Remember, if the meeting is purely protocol in nature, her job is to sound superb and give as much of the meaning as possible. If it is a working meeting, she must roll up her sleeves, get her hands dirty, and engage in a pitched battle to capture every ounce of meaning, keeping her chin up and grinning fiercely as she does so, like the semi-eponymous Evil Swan in Swan Lake who does 32 consecutive fouettC) turns en pointe without pausing for breath.

And count yourself lucky: if you are reading this article, that probably means that one of your working languages, blessedly, is English, the medium of international communication. There will no doubt be members of the foreign delegation in attendance who know all of the technical terms in English and the equivalents in their own language, even if they are incapable of conversing about the weather in English. Make friends with these people. Chat them up while the caterers are setting up the steam tables for lunch. Ask discreet questions. Take even more discreet notes. When you are interpreting, glance in their direction occasionally and see if they nod approvingly.

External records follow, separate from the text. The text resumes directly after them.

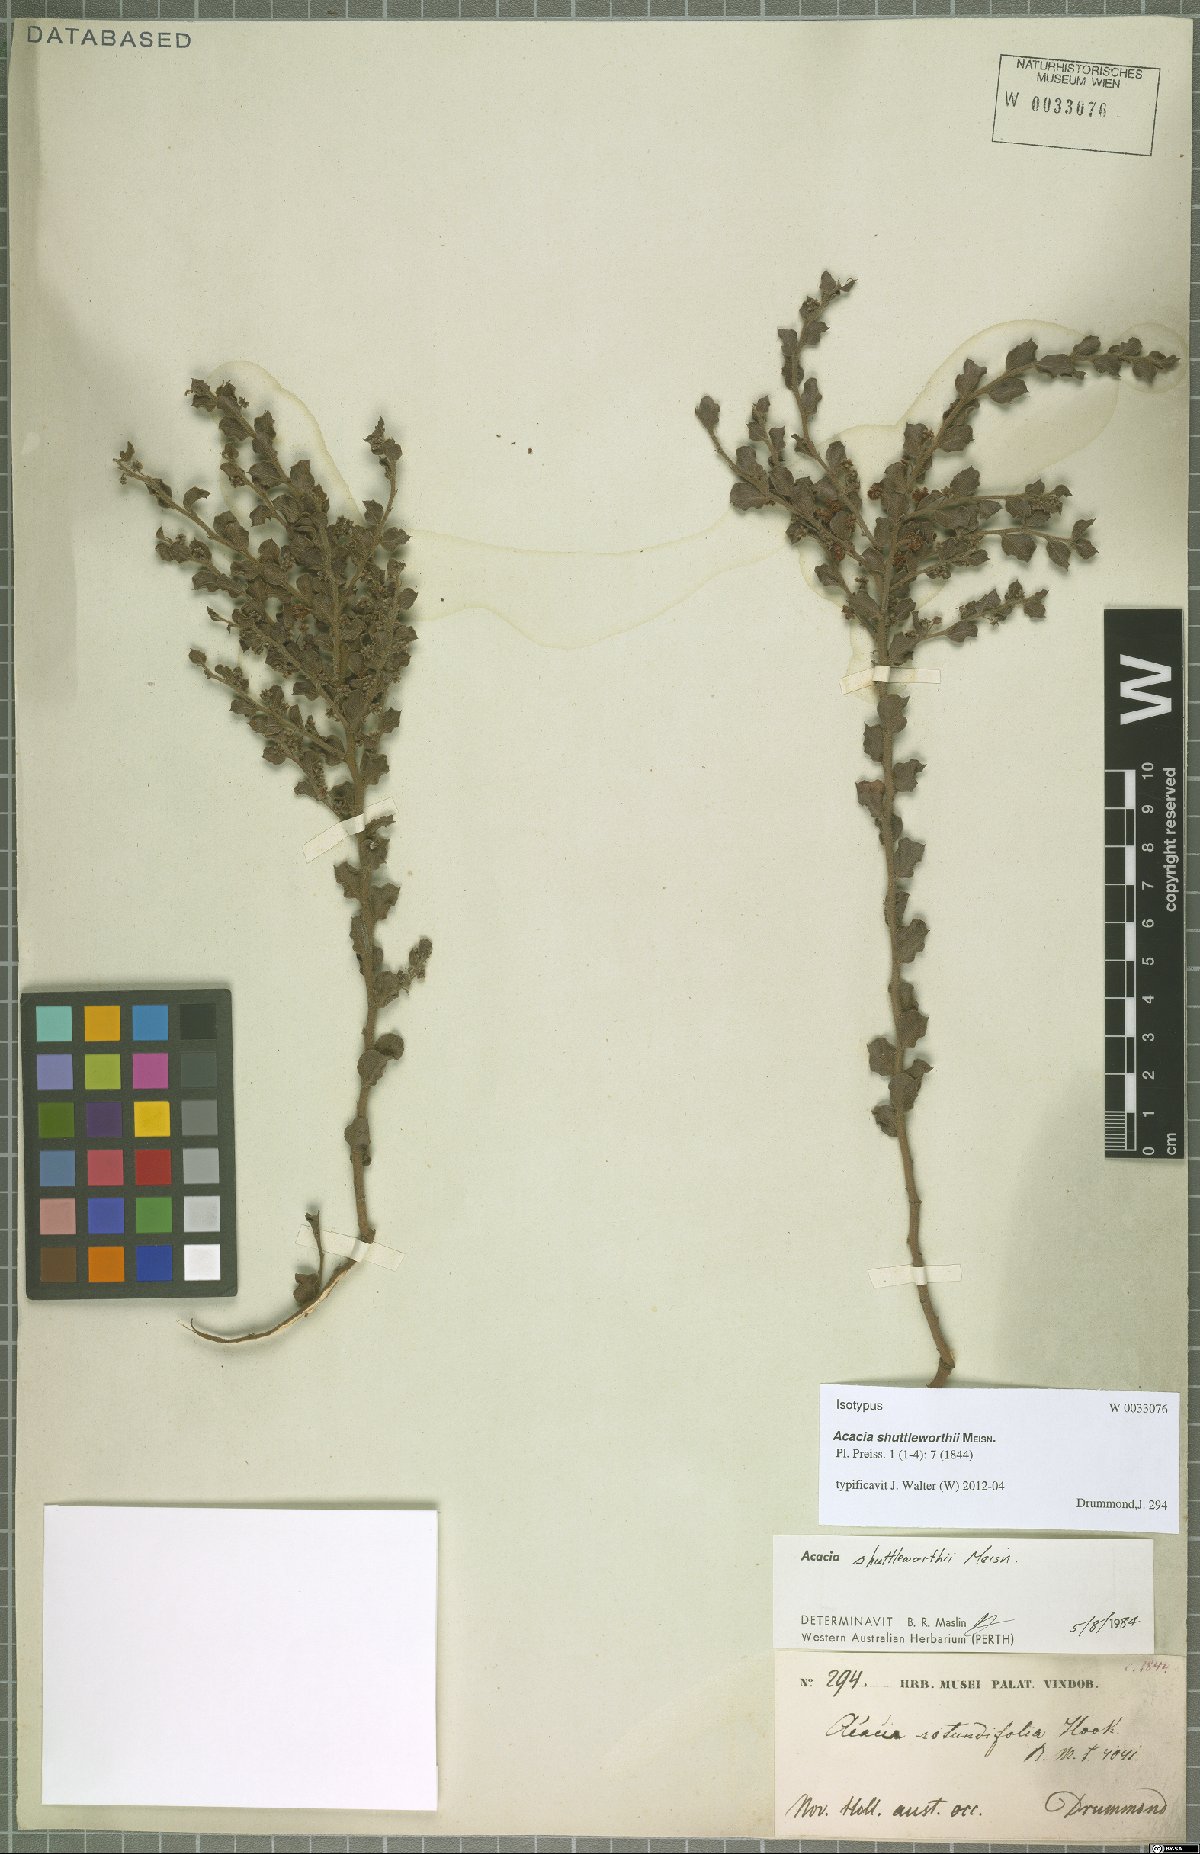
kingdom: Plantae
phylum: Tracheophyta
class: Magnoliopsida
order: Fabales
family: Fabaceae
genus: Acacia
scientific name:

And remember, the people who organize international meetings are like mountaineers: they always use more than one set of ropes to tie themselves and everyone else in to the rock face. Documents have been translated, re-translated, back-translated, abstracted, and distributed. Everything has been discussed in detail in working groups before being referred to the plenary session where you are working. The higher-level the gathering, the more the subject has been vetted in advance. Everyone is already familiar with the subject and most of the decisions. That young aide with the classically Ruritanian reddish-blonde hair and hazel eyes and the prominent Mongolian cheekbones who is whispering into the deputy minister's ear as you work is providing annotation and comments to supplement your interpretation and prevent the deputy minister from saying something that could cause an international incident. (He is generally far worse-informed than his subordinates.) The higher-level the meeting, the less likely it is that someone will say something that has not been heard many times before. On both sides of the table there are likely to be several incognito bilinguals who do not reveal themselves unless the interpretation goes slightly awry, and they then get things back on track by making corrections in an undertone. They do it very discreetly, because if they are too conspicuous, someone may ask THEM to interpret next time. You must remember this: it is far, far easier to develop an enormous working vocabulary than it is to improvise because you don't know the generally accepted way to say something.

Nor is a large passive vocabulary a bad thing: often in the heat and pressure of the moment, items in your passive memory unexpectedly make the leap over to the active side, like civilian industrial plants converted to military use in time of war. Interpreting is based on preparation, previous knowledge, and the ability to bond these elements rapidly into a new and highly durable substance using the welding-torch of inspiration.

To quote that great twentieth-century mistress of fancy footwork and commanding stage presence, modern dance choreographer Martha Graham: "Behind one perfect free leap are hundreds of leaps taken over a period of years." The same holds true in our beloved and misunderstood profession.